→ QUOTED PASSAGE:
--- BEGIN ---
Studio album by John Grant
- Released: June 25, 2021
- Recorded: 2020–2021
- Studio: Green House Studios (Reykjavík) Hljóðriti Studios (Hafnarfjörður)
- Genre: Synth-pop; indie rock;
- Length: 75:18
- Label: Partisan
- Producer: John Grant; Cate Le Bon;

John Grant chronology
| Love Is Magic (2018) | Boy from Michigan (2021) | The Art of the Lie (2024) |

Singles from Boy from Michigan
- "Boy from Michigan" Released: March 25, 2021; "Billy" Released: May 18, 2021;

= Boy from Michigan =

Boy from Michigan is the fifth studio album by American musician John Grant. It was released via Partisan Records on June 25, 2021.

==Release==
In January 2021, Grant released the anti-Trump song "The Only Baby" with an accompanying music video. In March, he released the single "Boy from Michigan" and announced that his upcoming album would share the single's name. In May, the single "Billy" was released. The album was released on June 25, and received acclaim.
--- END ---
→ PROBLEMS AND TASKS:
1. Reproduce the part of the Boy from Michigan article from "Singles from Boy" up to and including "and received acclaim.".
2. List every song title that appears in quotation marks in the Boy from Michigan article.

→ STORED ROWS:
--- BEGIN ---
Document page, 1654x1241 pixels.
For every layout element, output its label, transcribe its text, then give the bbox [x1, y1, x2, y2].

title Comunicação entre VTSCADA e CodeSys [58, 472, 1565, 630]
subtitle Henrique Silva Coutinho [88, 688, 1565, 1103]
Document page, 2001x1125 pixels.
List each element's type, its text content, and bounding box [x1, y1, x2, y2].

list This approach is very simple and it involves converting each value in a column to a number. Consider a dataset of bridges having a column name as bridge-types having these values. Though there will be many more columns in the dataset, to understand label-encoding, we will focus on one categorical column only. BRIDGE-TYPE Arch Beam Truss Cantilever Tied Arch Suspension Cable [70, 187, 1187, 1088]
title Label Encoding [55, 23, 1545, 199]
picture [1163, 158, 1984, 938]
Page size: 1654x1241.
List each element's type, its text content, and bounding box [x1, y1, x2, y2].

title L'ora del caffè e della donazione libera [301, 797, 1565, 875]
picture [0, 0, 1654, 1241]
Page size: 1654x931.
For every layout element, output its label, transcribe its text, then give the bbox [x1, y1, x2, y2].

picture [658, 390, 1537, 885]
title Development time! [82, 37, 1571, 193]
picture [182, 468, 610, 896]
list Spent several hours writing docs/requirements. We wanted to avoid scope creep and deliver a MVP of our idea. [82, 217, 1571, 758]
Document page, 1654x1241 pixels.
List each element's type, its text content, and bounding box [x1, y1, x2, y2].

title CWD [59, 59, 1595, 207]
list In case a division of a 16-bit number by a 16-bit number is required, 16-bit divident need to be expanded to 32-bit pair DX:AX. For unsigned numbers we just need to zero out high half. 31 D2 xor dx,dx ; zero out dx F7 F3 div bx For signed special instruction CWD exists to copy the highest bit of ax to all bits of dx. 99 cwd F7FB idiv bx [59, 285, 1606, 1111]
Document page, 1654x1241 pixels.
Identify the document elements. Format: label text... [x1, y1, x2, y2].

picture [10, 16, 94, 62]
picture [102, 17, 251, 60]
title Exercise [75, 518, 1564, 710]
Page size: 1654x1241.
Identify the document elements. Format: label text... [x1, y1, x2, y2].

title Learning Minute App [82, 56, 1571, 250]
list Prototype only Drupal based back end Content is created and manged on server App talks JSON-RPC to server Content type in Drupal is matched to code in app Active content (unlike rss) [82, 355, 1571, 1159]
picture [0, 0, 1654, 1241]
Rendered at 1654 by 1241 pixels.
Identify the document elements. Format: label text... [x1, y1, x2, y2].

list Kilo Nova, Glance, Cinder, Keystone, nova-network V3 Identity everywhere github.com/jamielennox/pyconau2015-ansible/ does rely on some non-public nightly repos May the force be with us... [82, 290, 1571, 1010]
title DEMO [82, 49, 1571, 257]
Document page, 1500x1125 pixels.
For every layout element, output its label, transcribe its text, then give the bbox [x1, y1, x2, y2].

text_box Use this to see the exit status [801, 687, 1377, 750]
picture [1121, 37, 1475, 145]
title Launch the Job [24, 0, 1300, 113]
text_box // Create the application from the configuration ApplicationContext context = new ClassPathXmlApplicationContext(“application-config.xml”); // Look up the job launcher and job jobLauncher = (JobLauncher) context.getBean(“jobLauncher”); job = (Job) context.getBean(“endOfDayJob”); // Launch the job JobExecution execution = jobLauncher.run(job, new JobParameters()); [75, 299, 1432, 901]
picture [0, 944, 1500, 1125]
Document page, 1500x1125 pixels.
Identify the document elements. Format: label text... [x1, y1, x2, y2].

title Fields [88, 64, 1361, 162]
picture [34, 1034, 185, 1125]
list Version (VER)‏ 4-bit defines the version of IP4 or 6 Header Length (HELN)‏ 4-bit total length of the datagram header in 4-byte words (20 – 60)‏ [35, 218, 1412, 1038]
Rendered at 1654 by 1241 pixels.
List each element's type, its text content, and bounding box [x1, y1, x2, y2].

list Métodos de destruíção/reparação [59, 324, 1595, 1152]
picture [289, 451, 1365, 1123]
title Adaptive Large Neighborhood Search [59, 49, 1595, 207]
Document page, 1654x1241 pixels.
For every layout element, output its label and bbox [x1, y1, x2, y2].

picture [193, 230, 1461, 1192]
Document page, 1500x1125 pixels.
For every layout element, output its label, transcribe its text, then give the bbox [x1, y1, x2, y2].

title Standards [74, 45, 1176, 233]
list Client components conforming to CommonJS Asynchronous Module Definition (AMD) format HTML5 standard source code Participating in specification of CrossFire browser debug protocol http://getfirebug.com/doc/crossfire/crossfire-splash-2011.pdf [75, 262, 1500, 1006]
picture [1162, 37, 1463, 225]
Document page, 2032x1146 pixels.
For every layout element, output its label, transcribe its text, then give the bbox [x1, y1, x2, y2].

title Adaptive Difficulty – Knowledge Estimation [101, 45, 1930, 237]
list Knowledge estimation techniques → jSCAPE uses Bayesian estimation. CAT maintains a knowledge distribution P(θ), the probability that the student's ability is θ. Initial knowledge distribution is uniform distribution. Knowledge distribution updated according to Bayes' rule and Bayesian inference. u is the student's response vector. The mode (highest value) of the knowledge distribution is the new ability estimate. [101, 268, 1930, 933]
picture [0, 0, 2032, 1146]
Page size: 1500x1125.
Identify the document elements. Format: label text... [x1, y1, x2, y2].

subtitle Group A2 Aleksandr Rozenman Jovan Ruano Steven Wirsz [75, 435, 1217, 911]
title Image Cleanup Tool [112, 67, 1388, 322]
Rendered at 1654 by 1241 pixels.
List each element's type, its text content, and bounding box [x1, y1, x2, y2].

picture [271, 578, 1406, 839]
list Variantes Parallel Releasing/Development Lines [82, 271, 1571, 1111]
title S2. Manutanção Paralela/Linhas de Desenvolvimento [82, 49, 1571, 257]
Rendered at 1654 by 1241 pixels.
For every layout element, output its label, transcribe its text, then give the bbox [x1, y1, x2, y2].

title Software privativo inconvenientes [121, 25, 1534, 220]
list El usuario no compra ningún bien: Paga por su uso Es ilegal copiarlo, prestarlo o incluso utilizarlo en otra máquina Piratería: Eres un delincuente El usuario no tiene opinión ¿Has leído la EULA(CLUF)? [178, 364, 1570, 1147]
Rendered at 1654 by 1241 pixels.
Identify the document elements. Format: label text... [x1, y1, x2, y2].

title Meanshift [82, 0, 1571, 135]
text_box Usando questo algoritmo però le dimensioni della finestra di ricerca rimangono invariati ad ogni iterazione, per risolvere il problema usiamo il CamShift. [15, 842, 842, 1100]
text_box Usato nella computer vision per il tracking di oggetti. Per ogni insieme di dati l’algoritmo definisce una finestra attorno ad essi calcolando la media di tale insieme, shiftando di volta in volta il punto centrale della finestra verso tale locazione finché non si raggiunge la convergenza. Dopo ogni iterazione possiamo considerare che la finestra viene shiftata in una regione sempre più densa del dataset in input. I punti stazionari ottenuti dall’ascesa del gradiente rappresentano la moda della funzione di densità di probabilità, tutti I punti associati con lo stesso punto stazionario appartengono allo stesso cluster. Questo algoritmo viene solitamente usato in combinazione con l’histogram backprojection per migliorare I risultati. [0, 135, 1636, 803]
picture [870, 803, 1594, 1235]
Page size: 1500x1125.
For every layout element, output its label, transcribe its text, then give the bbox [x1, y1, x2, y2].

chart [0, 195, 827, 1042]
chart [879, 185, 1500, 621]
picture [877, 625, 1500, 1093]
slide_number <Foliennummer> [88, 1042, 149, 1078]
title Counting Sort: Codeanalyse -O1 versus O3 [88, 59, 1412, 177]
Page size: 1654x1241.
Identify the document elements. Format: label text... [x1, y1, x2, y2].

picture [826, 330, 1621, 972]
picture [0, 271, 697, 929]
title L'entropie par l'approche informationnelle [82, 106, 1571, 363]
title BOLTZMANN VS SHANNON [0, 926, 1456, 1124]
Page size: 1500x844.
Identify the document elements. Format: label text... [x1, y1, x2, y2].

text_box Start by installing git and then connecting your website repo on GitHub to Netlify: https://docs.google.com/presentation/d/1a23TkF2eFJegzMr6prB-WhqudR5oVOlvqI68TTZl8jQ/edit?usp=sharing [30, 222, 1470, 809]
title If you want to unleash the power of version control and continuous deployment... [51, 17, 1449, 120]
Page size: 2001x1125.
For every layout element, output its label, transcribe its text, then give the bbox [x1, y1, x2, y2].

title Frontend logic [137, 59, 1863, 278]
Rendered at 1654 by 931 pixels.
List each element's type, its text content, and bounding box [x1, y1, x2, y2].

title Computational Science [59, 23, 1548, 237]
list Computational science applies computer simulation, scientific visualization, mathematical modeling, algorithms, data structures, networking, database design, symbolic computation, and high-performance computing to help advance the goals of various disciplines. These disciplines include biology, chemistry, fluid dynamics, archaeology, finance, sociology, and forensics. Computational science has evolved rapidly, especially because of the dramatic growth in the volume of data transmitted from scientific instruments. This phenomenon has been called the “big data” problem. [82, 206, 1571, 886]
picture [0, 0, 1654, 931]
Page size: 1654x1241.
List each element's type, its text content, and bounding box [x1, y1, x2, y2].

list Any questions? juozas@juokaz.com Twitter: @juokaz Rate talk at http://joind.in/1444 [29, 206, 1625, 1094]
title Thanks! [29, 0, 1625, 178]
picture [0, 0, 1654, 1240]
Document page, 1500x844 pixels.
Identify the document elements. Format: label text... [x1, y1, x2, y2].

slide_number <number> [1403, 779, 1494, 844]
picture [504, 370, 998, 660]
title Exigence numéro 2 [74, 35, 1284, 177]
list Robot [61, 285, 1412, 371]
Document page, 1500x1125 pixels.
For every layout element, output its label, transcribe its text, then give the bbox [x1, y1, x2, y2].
--- END ---
→ ANSWERS IN ORDER:
1.
Singles from Boy from Michigan
- "Boy from Michigan" Released: March 25, 2021; "Billy" Released: May 18, 2021;

= Boy from Michigan =

Boy from Michigan is the fifth studio album by American musician John Grant. It was released via Partisan Records on June 25, 2021.

==Release==
In January 2021, Grant released the anti-Trump song "The Only Baby" with an accompanying music video. In March, he released the single "Boy from Michigan" and announced that his upcoming album would share the single's name. In May, the single "Billy" was released. The album was released on June 25, and received acclaim.

2.
- "Boy from Michigan"
- "Billy"
- "The Only Baby"